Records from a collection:
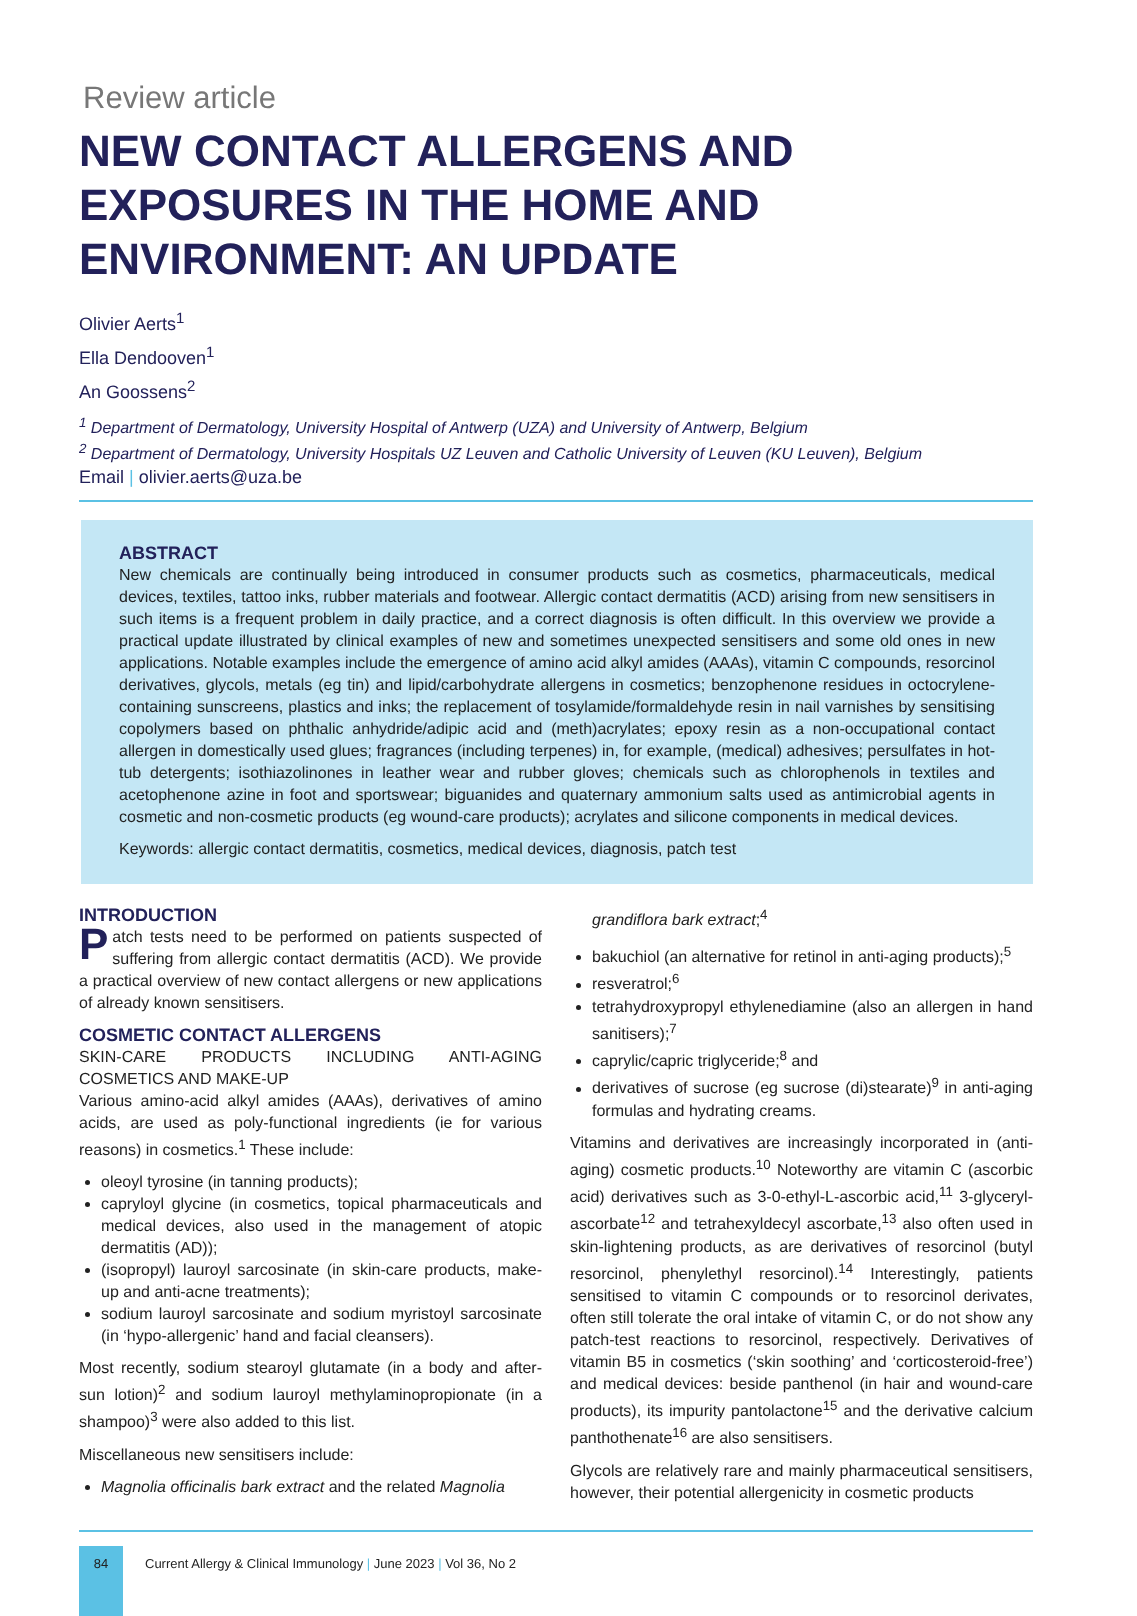Review article
NEW CONTACT ALLERGENS AND EXPOSURES IN THE HOME AND ENVIRONMENT: AN UPDATE
Olivier Aerts<sup>1</sup>
Ella Dendooven<sup>1</sup>
An Goossens<sup>2</sup>
<sup>1</sup> Department of Dermatology, University Hospital of Antwerp (UZA) and University of Antwerp, Belgium
<sup>2</sup> Department of Dermatology, University Hospitals UZ Leuven and Catholic University of Leuven (KU Leuven), Belgium
Email | olivier.aerts@uza.be
ABSTRACT
New chemicals are continually being introduced in consumer products such as cosmetics, pharmaceuticals, medical devices, textiles, tattoo inks, rubber materials and footwear. Allergic contact dermatitis (ACD) arising from new sensitisers in such items is a frequent problem in daily practice, and a correct diagnosis is often difficult. In this overview we provide a practical update illustrated by clinical examples of new and sometimes unexpected sensitisers and some old ones in new applications. Notable examples include the emergence of amino acid alkyl amides (AAAs), vitamin C compounds, resorcinol derivatives, glycols, metals (eg tin) and lipid/carbohydrate allergens in cosmetics; benzophenone residues in octocrylene-containing sunscreens, plastics and inks; the replacement of tosylamide/formaldehyde resin in nail varnishes by sensitising copolymers based on phthalic anhydride/adipic acid and (meth)acrylates; epoxy resin as a non-occupational contact allergen in domestically used glues; fragrances (including terpenes) in, for example, (medical) adhesives; persulfates in hot-tub detergents; isothiazolinones in leather wear and rubber gloves; chemicals such as chlorophenols in textiles and acetophenone azine in foot and sportswear; biguanides and quaternary ammonium salts used as antimicrobial agents in cosmetic and non-cosmetic products (eg wound-care products); acrylates and silicone components in medical devices.
Keywords: allergic contact dermatitis, cosmetics, medical devices, diagnosis, patch test
INTRODUCTION
Patch tests need to be performed on patients suspected of suffering from allergic contact dermatitis (ACD). We provide a practical overview of new contact allergens or new applications of already known sensitisers.
COSMETIC CONTACT ALLERGENS
SKIN-CARE PRODUCTS INCLUDING ANTI-AGING COSMETICS AND MAKE-UP
Various amino-acid alkyl amides (AAAs), derivatives of amino acids, are used as poly-functional ingredients (ie for various reasons) in cosmetics.<sup>1</sup> These include:
oleoyl tyrosine (in tanning products);
capryloyl glycine (in cosmetics, topical pharmaceuticals and medical devices, also used in the management of atopic dermatitis (AD));
(isopropyl) lauroyl sarcosinate (in skin-care products, make-up and anti-acne treatments);
sodium lauroyl sarcosinate and sodium myristoyl sarcosinate (in ‘hypo-allergenic’ hand and facial cleansers).
Most recently, sodium stearoyl glutamate (in a body and after-sun lotion)<sup>2</sup> and sodium lauroyl methylaminopropionate (in a shampoo)<sup>3</sup> were also added to this list.
Miscellaneous new sensitisers include:
Magnolia officinalis bark extract and the related Magnolia
grandiflora bark extract;<sup>4</sup>
bakuchiol (an alternative for retinol in anti-aging products);<sup>5</sup>
resveratrol;<sup>6</sup>
tetrahydroxypropyl ethylenediamine (also an allergen in hand sanitisers);<sup>7</sup>
caprylic/capric triglyceride;<sup>8</sup> and
derivatives of sucrose (eg sucrose (di)stearate)<sup>9</sup> in anti-aging formulas and hydrating creams.
Vitamins and derivatives are increasingly incorporated in (anti-aging) cosmetic products.<sup>10</sup> Noteworthy are vitamin C (ascorbic acid) derivatives such as 3-0-ethyl-L-ascorbic acid,<sup>11</sup> 3-glyceryl-ascorbate<sup>12</sup> and tetrahexyldecyl ascorbate,<sup>13</sup> also often used in skin-lightening products, as are derivatives of resorcinol (butyl resorcinol, phenylethyl resorcinol).<sup>14</sup> Interestingly, patients sensitised to vitamin C compounds or to resorcinol derivates, often still tolerate the oral intake of vitamin C, or do not show any patch-test reactions to resorcinol, respectively. Derivatives of vitamin B5 in cosmetics (‘skin soothing’ and ‘corticosteroid-free’) and medical devices: beside panthenol (in hair and wound-care products), its impurity pantolactone<sup>15</sup> and the derivative calcium panthothenate<sup>16</sup> are also sensitisers.
Glycols are relatively rare and mainly pharmaceutical sensitisers, however, their potential allergenicity in cosmetic products
84
Current Allergy & Clinical Immunology | June 2023 | Vol 36, No 2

Your task: Print every record above exactly, with no pictures.

Answer for this exercise:
Review article
NEW CONTACT ALLERGENS AND EXPOSURES IN THE HOME AND ENVIRONMENT: AN UPDATE
Olivier Aerts<sup>1</sup>
Ella Dendooven<sup>1</sup>
An Goossens<sup>2</sup>
<sup>1</sup> Department of Dermatology, University Hospital of Antwerp (UZA) and University of Antwerp, Belgium
<sup>2</sup> Department of Dermatology, University Hospitals UZ Leuven and Catholic University of Leuven (KU Leuven), Belgium
Email | olivier.aerts@uza.be
ABSTRACT
New chemicals are continually being introduced in consumer products such as cosmetics, pharmaceuticals, medical devices, textiles, tattoo inks, rubber materials and footwear. Allergic contact dermatitis (ACD) arising from new sensitisers in such items is a frequent problem in daily practice, and a correct diagnosis is often difficult. In this overview we provide a practical update illustrated by clinical examples of new and sometimes unexpected sensitisers and some old ones in new applications. Notable examples include the emergence of amino acid alkyl amides (AAAs), vitamin C compounds, resorcinol derivatives, glycols, metals (eg tin) and lipid/carbohydrate allergens in cosmetics; benzophenone residues in octocrylene-containing sunscreens, plastics and inks; the replacement of tosylamide/formaldehyde resin in nail varnishes by sensitising copolymers based on phthalic anhydride/adipic acid and (meth)acrylates; epoxy resin as a non-occupational contact allergen in domestically used glues; fragrances (including terpenes) in, for example, (medical) adhesives; persulfates in hot-tub detergents; isothiazolinones in leather wear and rubber gloves; chemicals such as chlorophenols in textiles and acetophenone azine in foot and sportswear; biguanides and quaternary ammonium salts used as antimicrobial agents in cosmetic and non-cosmetic products (eg wound-care products); acrylates and silicone components in medical devices.
Keywords: allergic contact dermatitis, cosmetics, medical devices, diagnosis, patch test
INTRODUCTION
Patch tests need to be performed on patients suspected of suffering from allergic contact dermatitis (ACD). We provide a practical overview of new contact allergens or new applications of already known sensitisers.
COSMETIC CONTACT ALLERGENS
SKIN-CARE PRODUCTS INCLUDING ANTI-AGING COSMETICS AND MAKE-UP
Various amino-acid alkyl amides (AAAs), derivatives of amino acids, are used as poly-functional ingredients (ie for various reasons) in cosmetics.<sup>1</sup> These include:
oleoyl tyrosine (in tanning products);
capryloyl glycine (in cosmetics, topical pharmaceuticals and medical devices, also used in the management of atopic dermatitis (AD));
(isopropyl) lauroyl sarcosinate (in skin-care products, make-up and anti-acne treatments);
sodium lauroyl sarcosinate and sodium myristoyl sarcosinate (in ‘hypo-allergenic’ hand and facial cleansers).
Most recently, sodium stearoyl glutamate (in a body and after-sun lotion)<sup>2</sup> and sodium lauroyl methylaminopropionate (in a shampoo)<sup>3</sup> were also added to this list.
Miscellaneous new sensitisers include:
Magnolia officinalis bark extract and the related Magnolia
grandiflora bark extract;<sup>4</sup>
bakuchiol (an alternative for retinol in anti-aging products);<sup>5</sup>
resveratrol;<sup>6</sup>
tetrahydroxypropyl ethylenediamine (also an allergen in hand sanitisers);<sup>7</sup>
caprylic/capric triglyceride;<sup>8</sup> and
derivatives of sucrose (eg sucrose (di)stearate)<sup>9</sup> in anti-aging formulas and hydrating creams.
Vitamins and derivatives are increasingly incorporated in (anti-aging) cosmetic products.<sup>10</sup> Noteworthy are vitamin C (ascorbic acid) derivatives such as 3-0-ethyl-L-ascorbic acid,<sup>11</sup> 3-glyceryl-ascorbate<sup>12</sup> and tetrahexyldecyl ascorbate,<sup>13</sup> also often used in skin-lightening products, as are derivatives of resorcinol (butyl resorcinol, phenylethyl resorcinol).<sup>14</sup> Interestingly, patients sensitised to vitamin C compounds or to resorcinol derivates, often still tolerate the oral intake of vitamin C, or do not show any patch-test reactions to resorcinol, respectively. Derivatives of vitamin B5 in cosmetics (‘skin soothing’ and ‘corticosteroid-free’) and medical devices: beside panthenol (in hair and wound-care products), its impurity pantolactone<sup>15</sup> and the derivative calcium panthothenate<sup>16</sup> are also sensitisers.
Glycols are relatively rare and mainly pharmaceutical sensitisers, however, their potential allergenicity in cosmetic products
84
Current Allergy & Clinical Immunology | June 2023 | Vol 36, No 2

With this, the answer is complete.